Task directions :: Whenever a line in the data holds the string "below", copy that line.

Stored data ::
┄┄┄┄┄┄
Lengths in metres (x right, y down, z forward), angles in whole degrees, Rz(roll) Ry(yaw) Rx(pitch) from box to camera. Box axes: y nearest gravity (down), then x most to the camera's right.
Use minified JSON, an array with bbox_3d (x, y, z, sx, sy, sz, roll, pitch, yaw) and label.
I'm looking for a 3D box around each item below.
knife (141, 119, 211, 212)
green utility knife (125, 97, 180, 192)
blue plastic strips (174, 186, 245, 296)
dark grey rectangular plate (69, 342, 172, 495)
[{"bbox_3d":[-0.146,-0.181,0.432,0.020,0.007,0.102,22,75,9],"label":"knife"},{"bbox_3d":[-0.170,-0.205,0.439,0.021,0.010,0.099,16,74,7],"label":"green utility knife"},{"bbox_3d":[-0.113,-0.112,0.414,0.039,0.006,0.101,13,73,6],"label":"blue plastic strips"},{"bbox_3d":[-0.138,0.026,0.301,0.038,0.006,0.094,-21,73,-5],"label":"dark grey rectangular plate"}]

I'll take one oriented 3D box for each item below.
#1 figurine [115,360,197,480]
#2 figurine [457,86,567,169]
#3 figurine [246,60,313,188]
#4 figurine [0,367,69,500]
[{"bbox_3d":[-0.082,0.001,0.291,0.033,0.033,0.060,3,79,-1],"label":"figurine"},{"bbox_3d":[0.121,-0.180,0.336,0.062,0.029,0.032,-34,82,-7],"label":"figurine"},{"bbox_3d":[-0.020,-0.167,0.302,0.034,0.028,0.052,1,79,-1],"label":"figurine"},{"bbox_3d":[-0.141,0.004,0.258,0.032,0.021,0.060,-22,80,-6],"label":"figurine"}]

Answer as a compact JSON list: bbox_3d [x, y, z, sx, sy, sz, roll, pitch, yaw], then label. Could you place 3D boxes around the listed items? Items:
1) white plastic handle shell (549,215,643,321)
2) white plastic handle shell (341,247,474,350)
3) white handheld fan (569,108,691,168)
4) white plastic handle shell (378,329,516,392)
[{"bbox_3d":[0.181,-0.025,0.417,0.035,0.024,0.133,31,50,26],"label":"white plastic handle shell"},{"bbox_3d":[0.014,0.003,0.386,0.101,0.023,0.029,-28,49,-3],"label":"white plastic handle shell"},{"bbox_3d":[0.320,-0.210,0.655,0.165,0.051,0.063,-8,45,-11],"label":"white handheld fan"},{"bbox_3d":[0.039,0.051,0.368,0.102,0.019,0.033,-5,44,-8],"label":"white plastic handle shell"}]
┄┄┄┄┄┄
Answer section ::
I'm looking for a 3D box around each item below.
I'll take one oriented 3D box for each item below.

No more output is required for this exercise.